I wasn’t chugging barium in New York. Or going under the knife in San Francisco. I was escaping the daily grind in a seaside village in Mexico. For the first time in two years I took a real vacation. For ten days, I didn’t think about cancer once. Okay, I lied. Once.
The beach in Sayulita, Mexico was the worst of Berkeley and the Jersey Shore combined: Waifs in dental-floss string bikinis, spontaneous drum circles, hordes of white people with dreadlocks, big boned Americans riding on sagging-backed donkeys, locals hocking cheap bracelets, coconuts, and shabby straw hats. Instead, I spent my waking hours lounging on a secluded patio overlooking the ocean with birds swooping above and an enormous stack of books by my side. Bottom line, in Chicago or Mexico I’m still a reclusive geek.

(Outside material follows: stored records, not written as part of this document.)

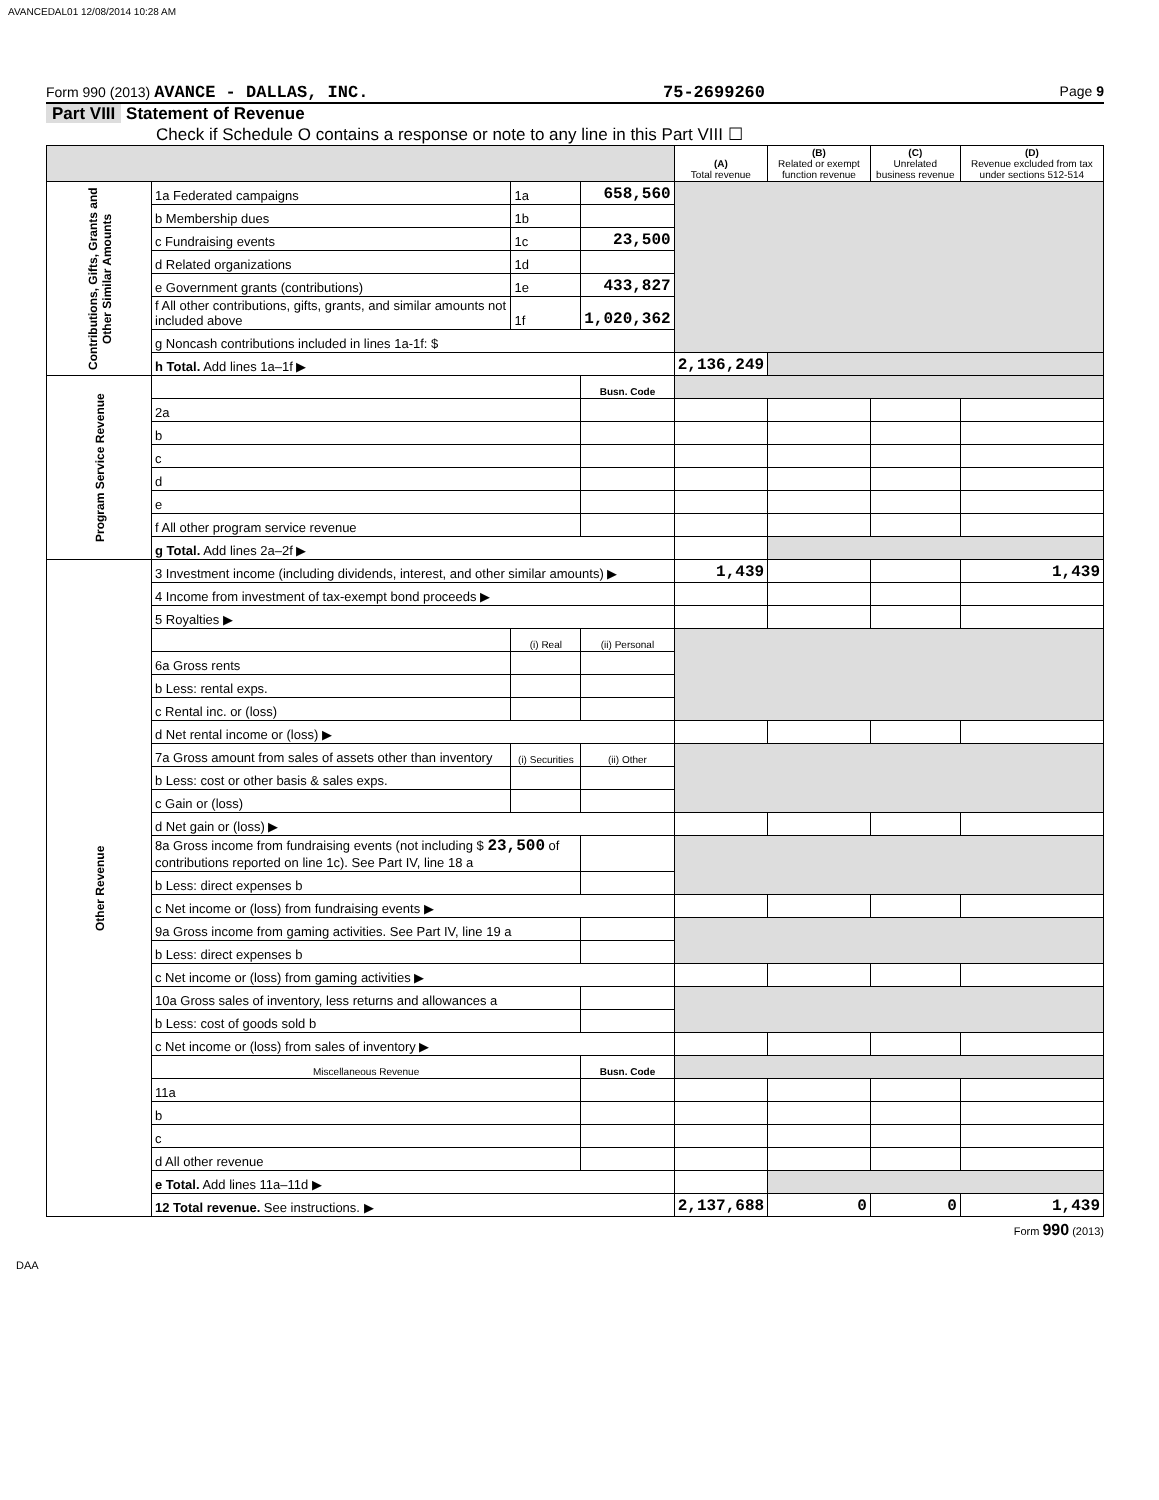AVANCEDAL01 12/08/2014 10:28 AM
Form 990 (2013) AVANCE - DALLAS, INC. 75-2699260 Page 9
Part VIII Statement of Revenue
Check if Schedule O contains a response or note to any line in this Part VIII ☐
| | | | | (A) Total revenue | (B) Related or exempt function revenue | (C) Unrelated business revenue | (D) Revenue excluded from tax under sections 512-514 |
| --- | --- | --- | --- | --- | --- | --- | --- |
| Contributions, Gifts, Grants and Other Similar Amounts | 1a Federated campaigns | 1a | 658,560 | | | | |
| | b Membership dues | 1b | | | | | |
| | c Fundraising events | 1c | 23,500 | | | | |
| | d Related organizations | 1d | | | | | |
| | e Government grants (contributions) | 1e | 433,827 | | | | |
| | f All other contributions, gifts, grants, and similar amounts not included above | 1f | 1,020,362 | | | | |
| | g Noncash contributions included in lines 1a-1f: $ | | | | | | |
| | h Total. Add lines 1a–1f ▶ | | | 2,136,249 | | | |
| Program Service Revenue | | | Busn. Code | | | | |
| | 2a | | | | | | |
| | b | | | | | | |
| | c | | | | | | |
| | d | | | | | | |
| | e | | | | | | |
| | f All other program service revenue | | | | | | |
| | g Total. Add lines 2a–2f ▶ | | | | | | |
| Other Revenue | 3 Investment income (including dividends, interest, and other similar amounts) ▶ | | | 1,439 | | | 1,439 |
| | 4 Income from investment of tax-exempt bond proceeds ▶ | | | | | | |
| | 5 Royalties ▶ | | | | | | |
| | | (i) Real | (ii) Personal | | | | |
| | 6a Gross rents | | | | | | |
| | b Less: rental exps. | | | | | | |
| | c Rental inc. or (loss) | | | | | | |
| | d Net rental income or (loss) ▶ | | | | | | |
| | 7a Gross amount from sales of assets other than inventory | (i) Securities | (ii) Other | | | | |
| | b Less: cost or other basis & sales exps. | | | | | | |
| | c Gain or (loss) | | | | | | |
| | d Net gain or (loss) ▶ | | | | | | |
| | 8a Gross income from fundraising events (not including $ 23,500 of contributions reported on line 1c). See Part IV, line 18 a | | | | | | |
| | b Less: direct expenses b | | | | | | |
| | c Net income or (loss) from fundraising events ▶ | | | | | | |
| | 9a Gross income from gaming activities. See Part IV, line 19 a | | | | | | |
| | b Less: direct expenses b | | | | | | |
| | c Net income or (loss) from gaming activities ▶ | | | | | | |
| | 10a Gross sales of inventory, less returns and allowances a | | | | | | |
| | b Less: cost of goods sold b | | | | | | |
| | c Net income or (loss) from sales of inventory ▶ | | | | | | |
| | Miscellaneous Revenue | | Busn. Code | | | | |
| | 11a | | | | | | |
| | b | | | | | | |
| | c | | | | | | |
| | d All other revenue | | | | | | |
| | e Total. Add lines 11a–11d ▶ | | | | | | |
| | 12 Total revenue. See instructions. ▶ | | | 2,137,688 | 0 | 0 | 1,439 |
Form 990 (2013)
DAA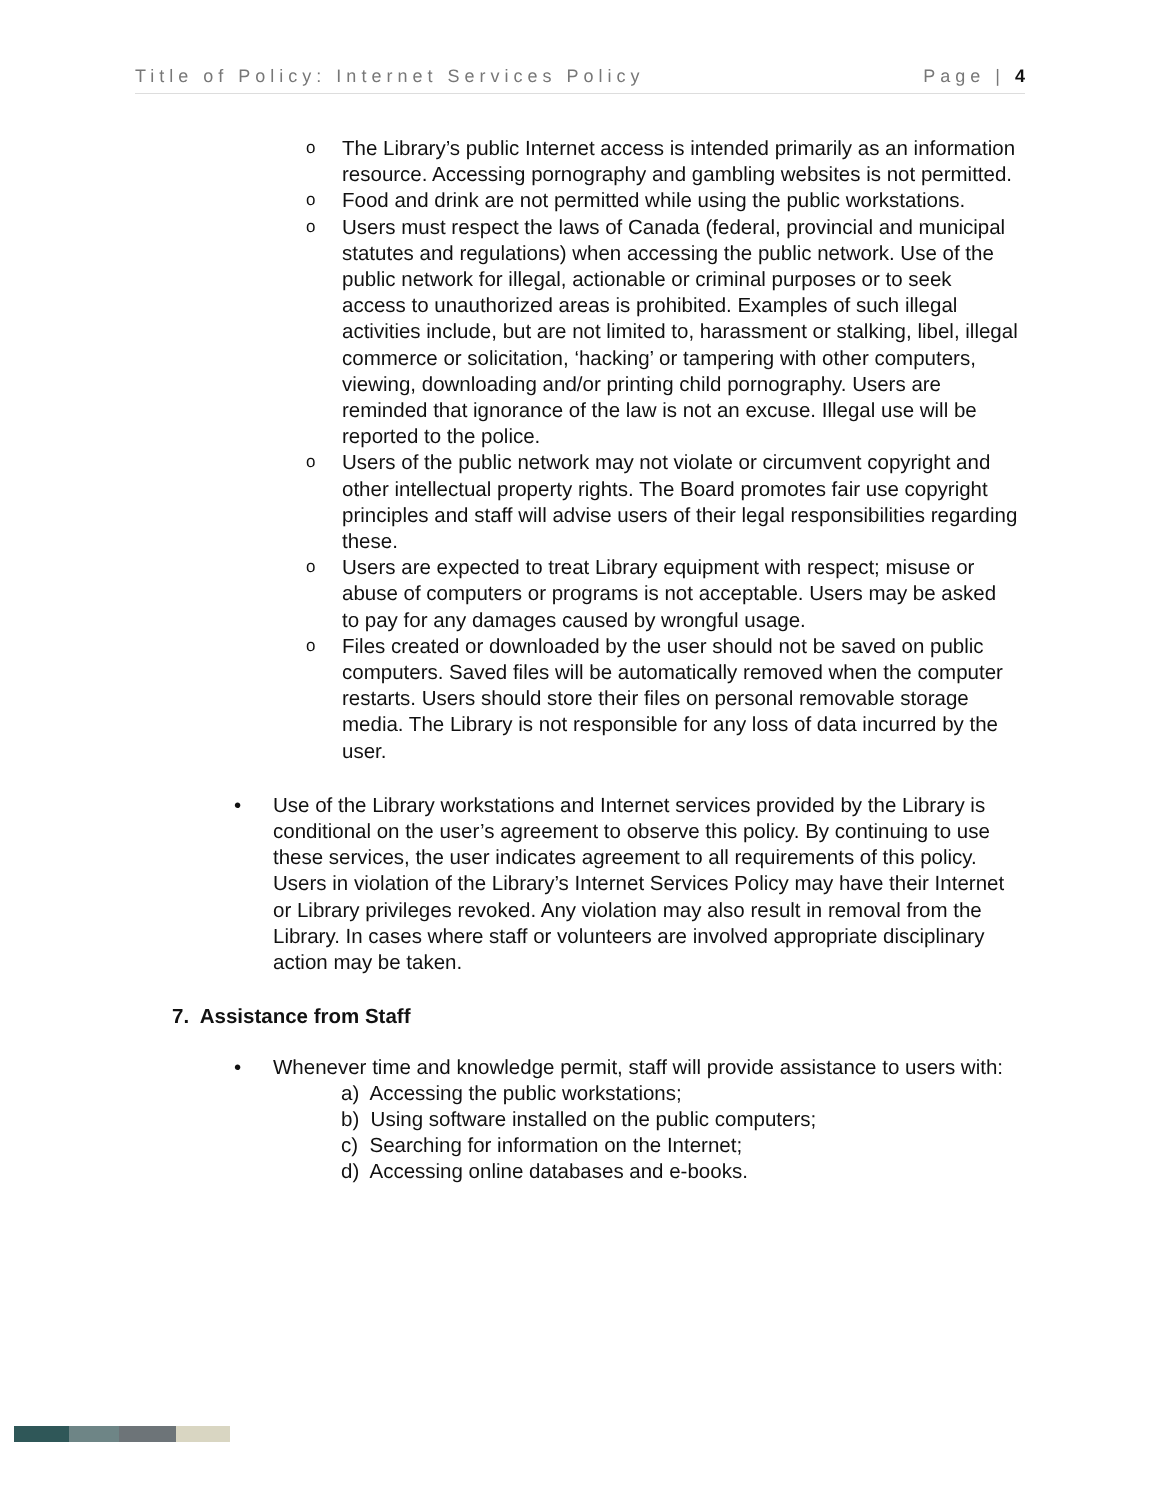Title of Policy: Internet Services Policy Page | 4
o The Library’s public Internet access is intended primarily as an information resource. Accessing pornography and gambling websites is not permitted.
o Food and drink are not permitted while using the public workstations.
o Users must respect the laws of Canada (federal, provincial and municipal statutes and regulations) when accessing the public network. Use of the public network for illegal, actionable or criminal purposes or to seek access to unauthorized areas is prohibited. Examples of such illegal activities include, but are not limited to, harassment or stalking, libel, illegal commerce or solicitation, ‘hacking’ or tampering with other computers, viewing, downloading and/or printing child pornography. Users are reminded that ignorance of the law is not an excuse. Illegal use will be reported to the police.
o Users of the public network may not violate or circumvent copyright and other intellectual property rights. The Board promotes fair use copyright principles and staff will advise users of their legal responsibilities regarding these.
o Users are expected to treat Library equipment with respect; misuse or abuse of computers or programs is not acceptable. Users may be asked to pay for any damages caused by wrongful usage.
o Files created or downloaded by the user should not be saved on public computers. Saved files will be automatically removed when the computer restarts. Users should store their files on personal removable storage media. The Library is not responsible for any loss of data incurred by the user.
• Use of the Library workstations and Internet services provided by the Library is conditional on the user’s agreement to observe this policy. By continuing to use these services, the user indicates agreement to all requirements of this policy. Users in violation of the Library’s Internet Services Policy may have their Internet or Library privileges revoked. Any violation may also result in removal from the Library. In cases where staff or volunteers are involved appropriate disciplinary action may be taken.
7. Assistance from Staff
• Whenever time and knowledge permit, staff will provide assistance to users with:
a) Accessing the public workstations;
b) Using software installed on the public computers;
c) Searching for information on the Internet;
d) Accessing online databases and e-books.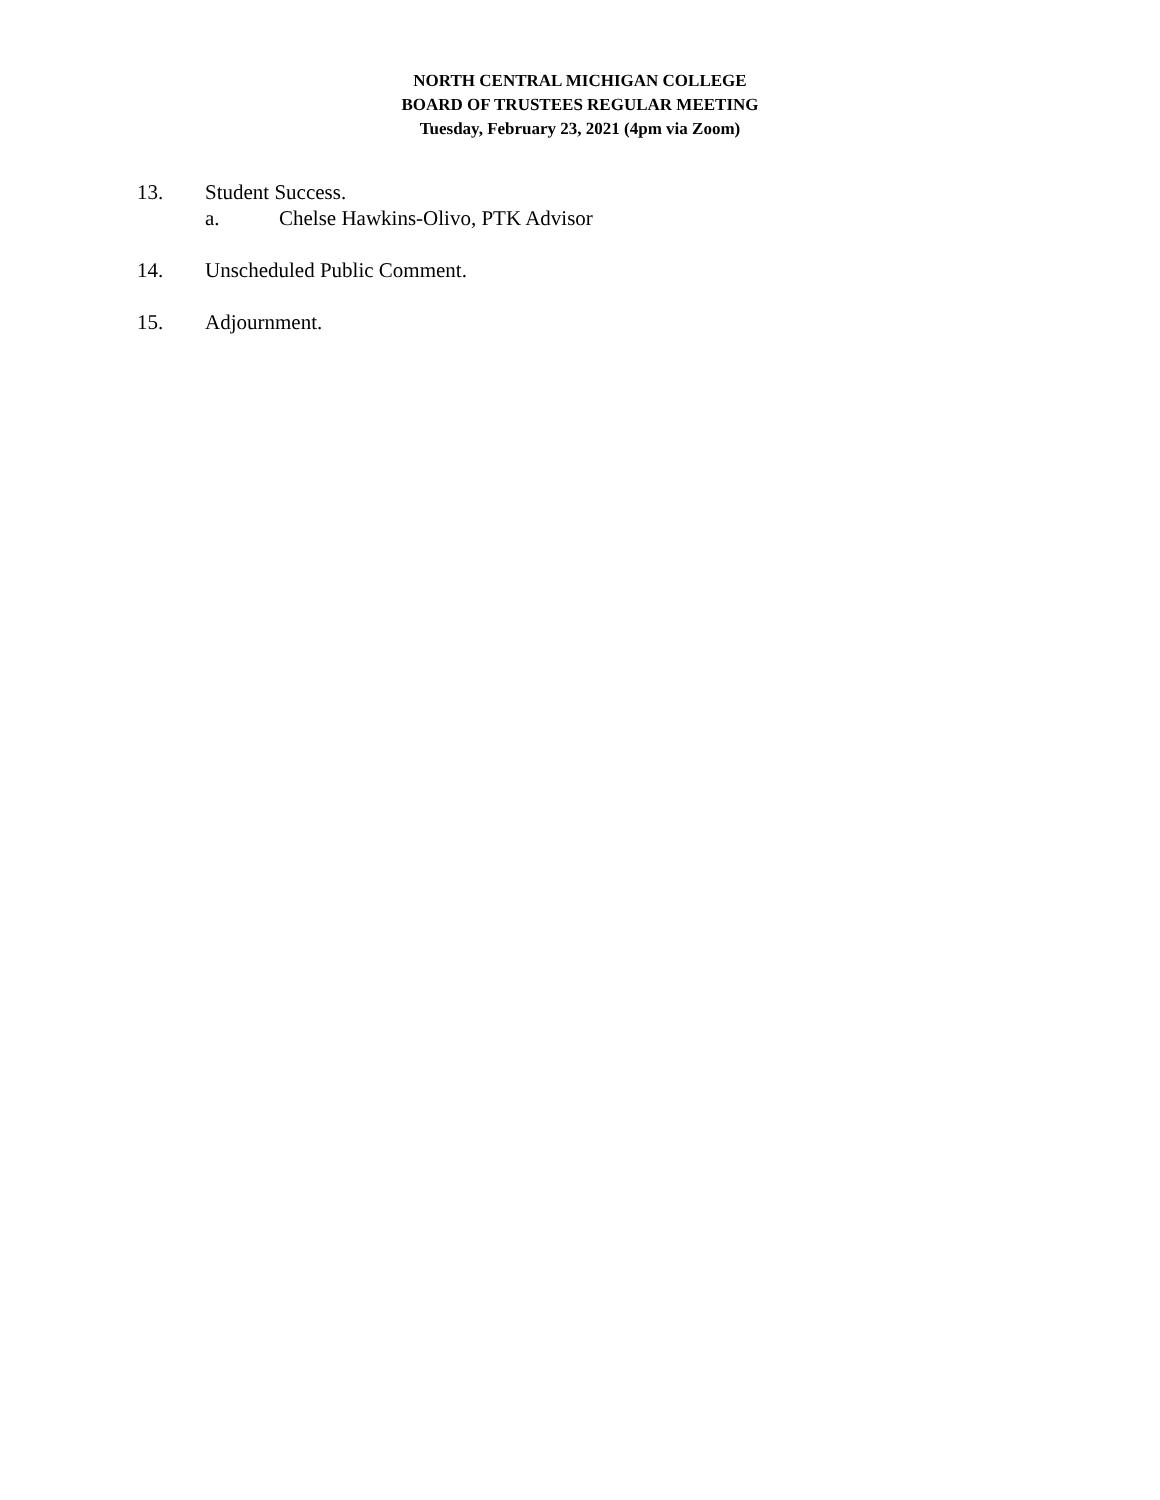NORTH CENTRAL MICHIGAN COLLEGE
BOARD OF TRUSTEES REGULAR MEETING
Tuesday, February 23, 2021 (4pm via Zoom)
13. Student Success.
a. Chelse Hawkins-Olivo, PTK Advisor
14. Unscheduled Public Comment.
15. Adjournment.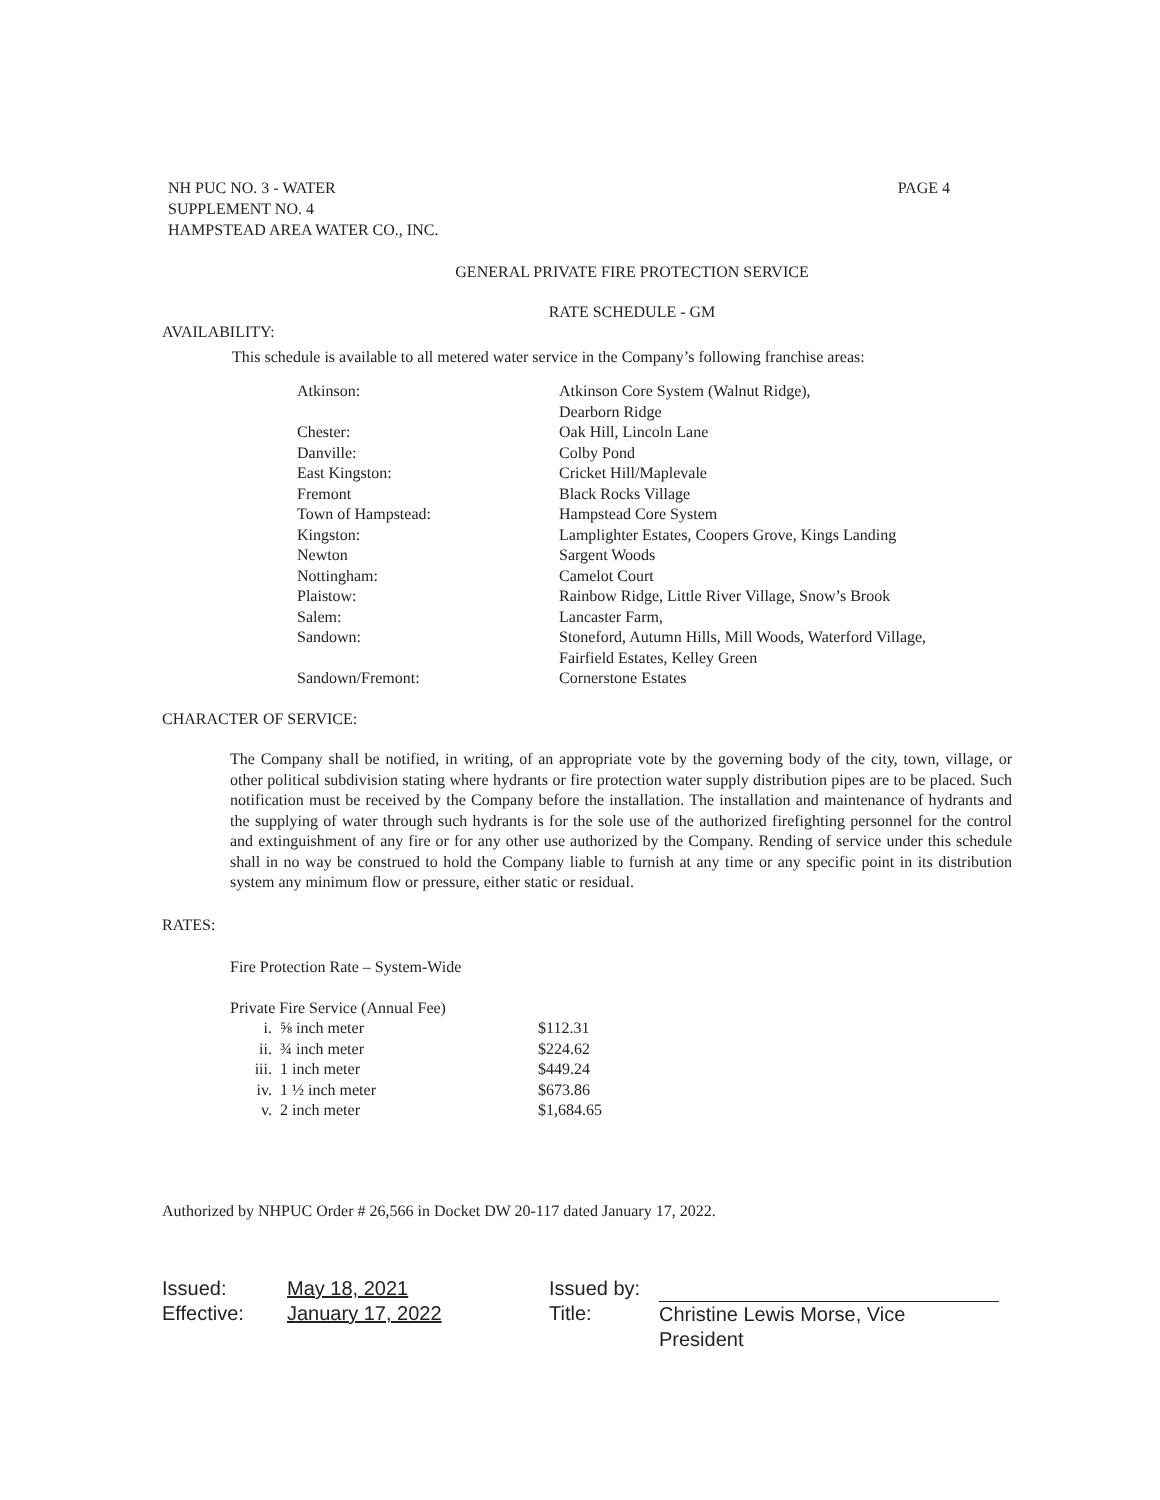NH PUC NO. 3 - WATER
SUPPLEMENT NO. 4
HAMPSTEAD AREA WATER CO., INC.
PAGE 4
GENERAL PRIVATE FIRE PROTECTION SERVICE
RATE SCHEDULE - GM
AVAILABILITY:
This schedule is available to all metered water service in the Company’s following franchise areas:
| Atkinson: | Atkinson Core System (Walnut Ridge), Dearborn Ridge |
| Chester: | Oak Hill, Lincoln Lane |
| Danville: | Colby Pond |
| East Kingston: | Cricket Hill/Maplevale |
| Fremont | Black Rocks Village |
| Town of Hampstead: | Hampstead Core System |
| Kingston: | Lamplighter Estates, Coopers Grove, Kings Landing |
| Newton | Sargent Woods |
| Nottingham: | Camelot Court |
| Plaistow: | Rainbow Ridge, Little River Village, Snow’s Brook |
| Salem: | Lancaster Farm, |
| Sandown: | Stoneford, Autumn Hills, Mill Woods, Waterford Village, Fairfield Estates, Kelley Green |
| Sandown/Fremont: | Cornerstone Estates |
CHARACTER OF SERVICE:
The Company shall be notified, in writing, of an appropriate vote by the governing body of the city, town, village, or other political subdivision stating where hydrants or fire protection water supply distribution pipes are to be placed. Such notification must be received by the Company before the installation. The installation and maintenance of hydrants and the supplying of water through such hydrants is for the sole use of the authorized firefighting personnel for the control and extinguishment of any fire or for any other use authorized by the Company. Rending of service under this schedule shall in no way be construed to hold the Company liable to furnish at any time or any specific point in its distribution system any minimum flow or pressure, either static or residual.
RATES:
Fire Protection Rate – System-Wide
Private Fire Service (Annual Fee)
| i. | ⅝ inch meter | $112.31 |
| ii. | ¾ inch meter | $224.62 |
| iii. | 1 inch meter | $449.24 |
| iv. | 1 ½ inch meter | $673.86 |
| v. | 2 inch meter | $1,684.65 |
Authorized by NHPUC Order # 26,566 in Docket DW 20-117 dated January 17, 2022.
| Issued: | May 18, 2021 | Issued by: | |
| Effective: | January 17, 2022 | Title: | Christine Lewis Morse, Vice President |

Amid our tropical oasis, I said to Shannon (my husband), “If I ever need hospice, can you scrounge our cash and make it go down in a little rental apartment in Florida with an ocean view?” Florida’s gotta have great in-home hospice right? And hopefully it wouldn’t pan out like my ‘RAI-131 Trader Joe’s flower fiasco’. (Strung out on meds and adamant that only the beauty of flowers would sustain me through radioactive isolation, I blew sixty-bucks on ten bouquets, and crammed them into my studio apartment. Once I was dosed up, the smell and site of them made me want to puke and I chucked them immediately in the trash.) Would I like-wise get to my little hospice huddle in Florida, and think, “Eh? Maybe the damp Chicago winters do feel like a better place to die after all.”
I was ready to spiral into the mind racket of wondering if it’s just creepy-weird that I am a 36-year old woman in a tropical paradise making hospice requests of my husband when death is hopefully not yet knocking on my door. But I stopped myself. “Fuck it,” I thought. I’m a cancer patient. I can think about death whenever and wherever I damn well please. And with that, POOF, the idea of cancer never entered my head for the rest of our trip.
This once again proves my theory that by letting creepy-weird-morbid-downer-cancer-thoughts cross our minds, pass our lips, enter others’ ears, they can release us from the mental torture of this disease and in the end, help us lead happier, healthier lives.
Whether you are a young adult cancer patient or not, do you let your mind express morbid little thoughts like what if my boyfriend has a heart-attack on the train tonight? Or, who will get my i-pod if I don’t make it home from the hospital? Or do you tuck the mental nasties away in the recess of your mind?
P.S. – Thanks for all of your emails while I was away! I’m glad to be back blogging.